> _Work to be completed_:
Swap every occurrence of "virtual python environment" for "Python virtual environment" in all the records below, and reproduce them with everything else left unchanged.

(The input)

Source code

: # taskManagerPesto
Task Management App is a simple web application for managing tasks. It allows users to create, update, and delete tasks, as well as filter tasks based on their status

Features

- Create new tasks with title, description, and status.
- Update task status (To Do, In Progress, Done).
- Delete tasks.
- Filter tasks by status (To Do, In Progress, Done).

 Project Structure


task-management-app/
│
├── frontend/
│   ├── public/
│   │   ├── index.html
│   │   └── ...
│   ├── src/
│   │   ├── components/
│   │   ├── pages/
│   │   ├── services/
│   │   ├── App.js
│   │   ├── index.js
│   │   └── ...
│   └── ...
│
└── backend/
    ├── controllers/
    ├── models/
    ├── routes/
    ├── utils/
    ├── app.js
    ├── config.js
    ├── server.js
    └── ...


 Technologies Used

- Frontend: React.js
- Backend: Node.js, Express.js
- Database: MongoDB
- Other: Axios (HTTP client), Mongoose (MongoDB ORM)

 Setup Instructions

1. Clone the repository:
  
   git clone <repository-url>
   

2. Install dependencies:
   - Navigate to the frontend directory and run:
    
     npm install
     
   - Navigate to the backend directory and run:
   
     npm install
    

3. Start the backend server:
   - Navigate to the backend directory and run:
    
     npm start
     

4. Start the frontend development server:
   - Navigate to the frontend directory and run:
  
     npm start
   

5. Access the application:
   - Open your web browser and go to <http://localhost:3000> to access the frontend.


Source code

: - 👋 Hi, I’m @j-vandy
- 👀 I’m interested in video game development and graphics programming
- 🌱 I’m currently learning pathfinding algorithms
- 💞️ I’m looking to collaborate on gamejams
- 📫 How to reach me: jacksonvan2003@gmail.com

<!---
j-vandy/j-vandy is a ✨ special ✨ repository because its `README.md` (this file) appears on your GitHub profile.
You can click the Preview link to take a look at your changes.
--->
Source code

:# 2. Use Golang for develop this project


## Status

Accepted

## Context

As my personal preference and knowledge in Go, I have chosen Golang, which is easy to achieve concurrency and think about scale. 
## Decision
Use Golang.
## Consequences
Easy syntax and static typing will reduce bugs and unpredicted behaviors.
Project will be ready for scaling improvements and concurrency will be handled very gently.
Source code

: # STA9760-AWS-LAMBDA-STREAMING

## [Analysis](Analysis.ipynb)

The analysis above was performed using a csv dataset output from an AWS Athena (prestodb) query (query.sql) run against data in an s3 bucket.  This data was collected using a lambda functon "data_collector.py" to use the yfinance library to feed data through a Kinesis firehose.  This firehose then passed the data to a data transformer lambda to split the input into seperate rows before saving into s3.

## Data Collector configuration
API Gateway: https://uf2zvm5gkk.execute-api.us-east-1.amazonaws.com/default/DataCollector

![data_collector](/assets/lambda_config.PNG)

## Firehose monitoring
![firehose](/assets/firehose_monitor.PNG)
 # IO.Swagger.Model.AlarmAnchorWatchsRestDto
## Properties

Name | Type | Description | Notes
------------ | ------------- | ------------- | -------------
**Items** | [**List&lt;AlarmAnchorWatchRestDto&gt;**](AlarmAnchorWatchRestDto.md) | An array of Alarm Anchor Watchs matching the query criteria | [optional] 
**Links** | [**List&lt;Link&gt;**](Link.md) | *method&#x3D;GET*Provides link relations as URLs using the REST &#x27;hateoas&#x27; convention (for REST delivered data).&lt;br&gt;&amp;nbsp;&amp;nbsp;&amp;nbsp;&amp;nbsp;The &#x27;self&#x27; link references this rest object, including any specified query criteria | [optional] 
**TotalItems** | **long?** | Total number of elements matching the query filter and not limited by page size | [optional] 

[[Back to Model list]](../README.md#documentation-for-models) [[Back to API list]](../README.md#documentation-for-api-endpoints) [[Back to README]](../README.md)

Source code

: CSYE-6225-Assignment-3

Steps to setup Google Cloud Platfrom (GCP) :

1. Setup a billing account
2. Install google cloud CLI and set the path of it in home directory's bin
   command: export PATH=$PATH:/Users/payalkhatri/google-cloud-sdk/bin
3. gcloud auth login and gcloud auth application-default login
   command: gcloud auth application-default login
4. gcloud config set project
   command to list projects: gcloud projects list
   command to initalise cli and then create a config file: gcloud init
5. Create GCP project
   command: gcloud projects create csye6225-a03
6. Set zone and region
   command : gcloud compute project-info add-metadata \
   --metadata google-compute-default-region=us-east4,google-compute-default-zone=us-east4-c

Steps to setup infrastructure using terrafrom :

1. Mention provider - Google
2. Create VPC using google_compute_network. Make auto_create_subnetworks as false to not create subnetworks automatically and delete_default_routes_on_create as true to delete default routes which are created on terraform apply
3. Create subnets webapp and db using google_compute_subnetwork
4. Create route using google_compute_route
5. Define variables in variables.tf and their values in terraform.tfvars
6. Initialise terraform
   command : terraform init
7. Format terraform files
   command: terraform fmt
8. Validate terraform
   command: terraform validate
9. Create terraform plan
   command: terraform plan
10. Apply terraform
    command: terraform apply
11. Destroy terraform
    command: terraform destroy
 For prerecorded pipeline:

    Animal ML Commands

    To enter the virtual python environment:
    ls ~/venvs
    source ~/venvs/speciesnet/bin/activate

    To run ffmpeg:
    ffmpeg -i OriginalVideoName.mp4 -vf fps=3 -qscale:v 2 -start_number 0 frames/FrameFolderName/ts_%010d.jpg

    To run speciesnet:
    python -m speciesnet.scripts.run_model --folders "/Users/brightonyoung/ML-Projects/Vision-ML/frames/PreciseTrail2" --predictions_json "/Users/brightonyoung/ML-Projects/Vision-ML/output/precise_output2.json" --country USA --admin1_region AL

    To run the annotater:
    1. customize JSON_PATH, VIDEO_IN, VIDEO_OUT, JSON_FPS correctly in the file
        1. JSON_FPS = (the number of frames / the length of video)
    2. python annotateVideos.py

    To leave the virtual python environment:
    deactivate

(End The input)

> _Output_:
Source code

: # taskManagerPesto
Task Management App is a simple web application for managing tasks. It allows users to create, update, and delete tasks, as well as filter tasks based on their status

Features

- Create new tasks with title, description, and status.
- Update task status (To Do, In Progress, Done).
- Delete tasks.
- Filter tasks by status (To Do, In Progress, Done).

 Project Structure


task-management-app/
│
├── frontend/
│   ├── public/
│   │   ├── index.html
│   │   └── ...
│   ├── src/
│   │   ├── components/
│   │   ├── pages/
│   │   ├── services/
│   │   ├── App.js
│   │   ├── index.js
│   │   └── ...
│   └── ...
│
└── backend/
    ├── controllers/
    ├── models/
    ├── routes/
    ├── utils/
    ├── app.js
    ├── config.js
    ├── server.js
    └── ...


 Technologies Used

- Frontend: React.js
- Backend: Node.js, Express.js
- Database: MongoDB
- Other: Axios (HTTP client), Mongoose (MongoDB ORM)

 Setup Instructions

1. Clone the repository:
  
   git clone <repository-url>
   

2. Install dependencies:
   - Navigate to the frontend directory and run:
    
     npm install
     
   - Navigate to the backend directory and run:
   
     npm install
    

3. Start the backend server:
   - Navigate to the backend directory and run:
    
     npm start
     

4. Start the frontend development server:
   - Navigate to the frontend directory and run:
  
     npm start
   

5. Access the application:
   - Open your web browser and go to <http://localhost:3000> to access the frontend.


Source code

: - 👋 Hi, I’m @j-vandy
- 👀 I’m interested in video game development and graphics programming
- 🌱 I’m currently learning pathfinding algorithms
- 💞️ I’m looking to collaborate on gamejams
- 📫 How to reach me: jacksonvan2003@gmail.com

<!---
j-vandy/j-vandy is a ✨ special ✨ repository because its `README.md` (this file) appears on your GitHub profile.
You can click the Preview link to take a look at your changes.
--->
Source code

:# 2. Use Golang for develop this project


## Status

Accepted

## Context

As my personal preference and knowledge in Go, I have chosen Golang, which is easy to achieve concurrency and think about scale. 
## Decision
Use Golang.
## Consequences
Easy syntax and static typing will reduce bugs and unpredicted behaviors.
Project will be ready for scaling improvements and concurrency will be handled very gently.
Source code

: # STA9760-AWS-LAMBDA-STREAMING

## [Analysis](Analysis.ipynb)

The analysis above was performed using a csv dataset output from an AWS Athena (prestodb) query (query.sql) run against data in an s3 bucket.  This data was collected using a lambda functon "data_collector.py" to use the yfinance library to feed data through a Kinesis firehose.  This firehose then passed the data to a data transformer lambda to split the input into seperate rows before saving into s3.

## Data Collector configuration
API Gateway: https://uf2zvm5gkk.execute-api.us-east-1.amazonaws.com/default/DataCollector

![data_collector](/assets/lambda_config.PNG)

## Firehose monitoring
![firehose](/assets/firehose_monitor.PNG)
 # IO.Swagger.Model.AlarmAnchorWatchsRestDto
## Properties

Name | Type | Description | Notes
------------ | ------------- | ------------- | -------------
**Items** | [**List&lt;AlarmAnchorWatchRestDto&gt;**](AlarmAnchorWatchRestDto.md) | An array of Alarm Anchor Watchs matching the query criteria | [optional] 
**Links** | [**List&lt;Link&gt;**](Link.md) | *method&#x3D;GET*Provides link relations as URLs using the REST &#x27;hateoas&#x27; convention (for REST delivered data).&lt;br&gt;&amp;nbsp;&amp;nbsp;&amp;nbsp;&amp;nbsp;The &#x27;self&#x27; link references this rest object, including any specified query criteria | [optional] 
**TotalItems** | **long?** | Total number of elements matching the query filter and not limited by page size | [optional] 

[[Back to Model list]](../README.md#documentation-for-models) [[Back to API list]](../README.md#documentation-for-api-endpoints) [[Back to README]](../README.md)

Source code

: CSYE-6225-Assignment-3

Steps to setup Google Cloud Platfrom (GCP) :

1. Setup a billing account
2. Install google cloud CLI and set the path of it in home directory's bin
   command: export PATH=$PATH:/Users/payalkhatri/google-cloud-sdk/bin
3. gcloud auth login and gcloud auth application-default login
   command: gcloud auth application-default login
4. gcloud config set project
   command to list projects: gcloud projects list
   command to initalise cli and then create a config file: gcloud init
5. Create GCP project
   command: gcloud projects create csye6225-a03
6. Set zone and region
   command : gcloud compute project-info add-metadata \
   --metadata google-compute-default-region=us-east4,google-compute-default-zone=us-east4-c

Steps to setup infrastructure using terrafrom :

1. Mention provider - Google
2. Create VPC using google_compute_network. Make auto_create_subnetworks as false to not create subnetworks automatically and delete_default_routes_on_create as true to delete default routes which are created on terraform apply
3. Create subnets webapp and db using google_compute_subnetwork
4. Create route using google_compute_route
5. Define variables in variables.tf and their values in terraform.tfvars
6. Initialise terraform
   command : terraform init
7. Format terraform files
   command: terraform fmt
8. Validate terraform
   command: terraform validate
9. Create terraform plan
   command: terraform plan
10. Apply terraform
    command: terraform apply
11. Destroy terraform
    command: terraform destroy
 For prerecorded pipeline:

    Animal ML Commands

    To enter the Python virtual environment:
    ls ~/venvs
    source ~/venvs/speciesnet/bin/activate

    To run ffmpeg:
    ffmpeg -i OriginalVideoName.mp4 -vf fps=3 -qscale:v 2 -start_number 0 frames/FrameFolderName/ts_%010d.jpg

    To run speciesnet:
    python -m speciesnet.scripts.run_model --folders "/Users/brightonyoung/ML-Projects/Vision-ML/frames/PreciseTrail2" --predictions_json "/Users/brightonyoung/ML-Projects/Vision-ML/output/precise_output2.json" --country USA --admin1_region AL

    To run the annotater:
    1. customize JSON_PATH, VIDEO_IN, VIDEO_OUT, JSON_FPS correctly in the file
        1. JSON_FPS = (the number of frames / the length of video)
    2. python annotateVideos.py

    To leave the Python virtual environment:
    deactivate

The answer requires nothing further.